2. Keeps processes isolated from one another. This is still a big deal. No process can touch the virtual memory of another process, except in limited cases when that is allowed.

3. Prevents memory fragmentation. With physical memory, if you have something allocated every 4KB, even just a few bytes long, then you cannot create a contiguous 8KB object. But with virtual memory, this is easy. The heap and the stack are far enough apart in virtual memory that they will, in practice, never collide. New pages can be added to either.

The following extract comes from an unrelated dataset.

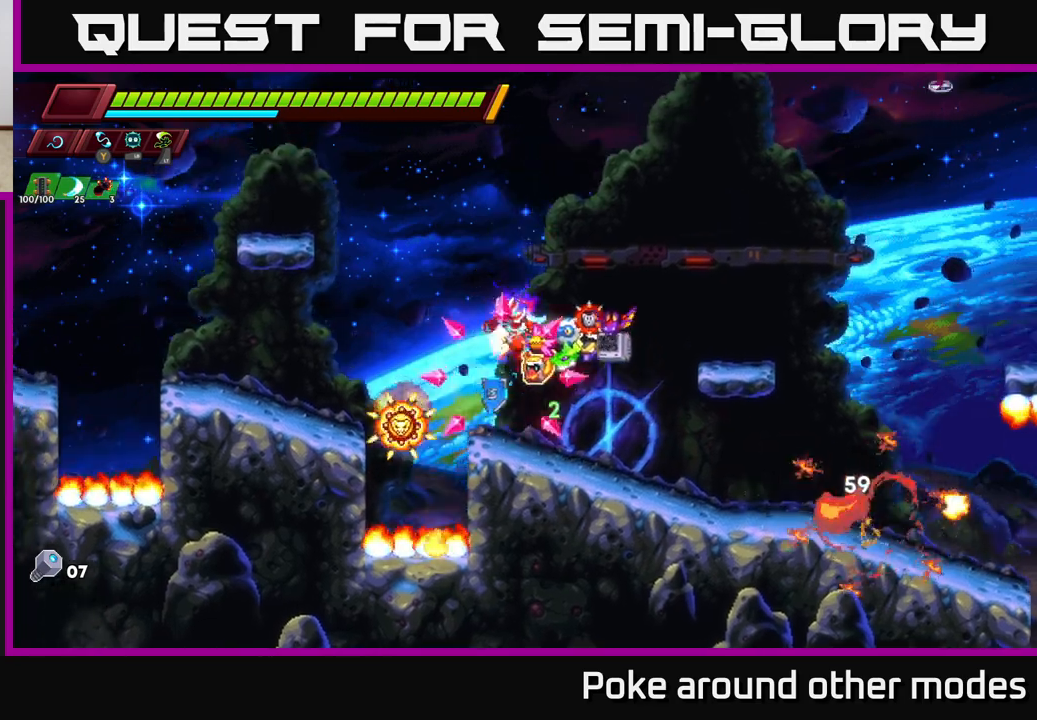
{"buttons": [], "left_stick": "down-left", "right_stick": "center", "events": [[117, "A", "down"], [117, "left_stick", "right"], [133, "X", "up"], [267, "A", "up"], [450, "left_stick", "left"], [500, "left_stick", "down-left"]]}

4. Allows faster I/O, by supporting mapping instead of copying. Traditionally, the kernel reads data from the hard disk or network interface into a buffer, and then has to copy the data into the user-process address space. But with virtual memory, the memory block containing the buffer can simply be mapped into the user-process address space, with no copying. Generally this is not the default

5. Allows intentional sharing of memory. For example, a certain buffer can be mapped into the address spaces of two different processes, allowing those processes a "window" through which they can communicate.

6. Allows per-page permissions. For example, the permissions "execute or write, but not both", sometimes abbreviated to X^W, means that if a page contains executable code, it must be read-only. If the virtual-memory system encounters a branch to a page without execute permission, then an error occurs. This prevents an attacker from writing the code that they will execute. (It does not prevent so-called "return from libc" attacks where the attacker selects a well-known section of C code to branch to, and that code, because it is not being executed starting at its intended entry point, has some unanticipated consequences.

fork() and exec()

This is how new processes are initialized on unix-based (Mac and Linux) systems. The fork() call creates the new process running the same program as the parent (the child and parent processes know which is which, though). The child sets up the new-process environment, and proceeds to launch the actual program requested via the exec() call.

The fork() system call creates a second process but with the same virtual-address pages, running the same program. The .text pages are the same, and so are, initially, the .data pages. However, the latter have the copy-on-write attribute, meaning that if the child process attempts to modify any data, then the applicable virtual-memory pages are copied first. This makes the fork() call a very lightweight operation.

The exec() system call then takes a new ELF file, and maps it in (in the sense of virtual memory) to the child address space (which has been prepared by the child after the fork() call). But these pages are not actually loaded into memory until they are needed. When the child process branches to the main() function of the new ELF file, a page fault occurs, and that virtual page is loaded from the disk to memory.

shared libraries()

Shared libraries depend on virtual memory. For one, virtual memory is what allows the shared-library data pages to be mapped in at a fixed offset relative to the text (code) pages. The GOT/PLT strategy depends on this. For another, virtual memory is what allows the shared-library text pages -- the pages that are actually shared -- to be marked as read-only to the individual processes involved. Finally, it is virtual memory that allows each process loading the library to share the text pages, but to each get their own copies of the data pages. The text + data looks too each sharing process like an integral unit, but they are quite different.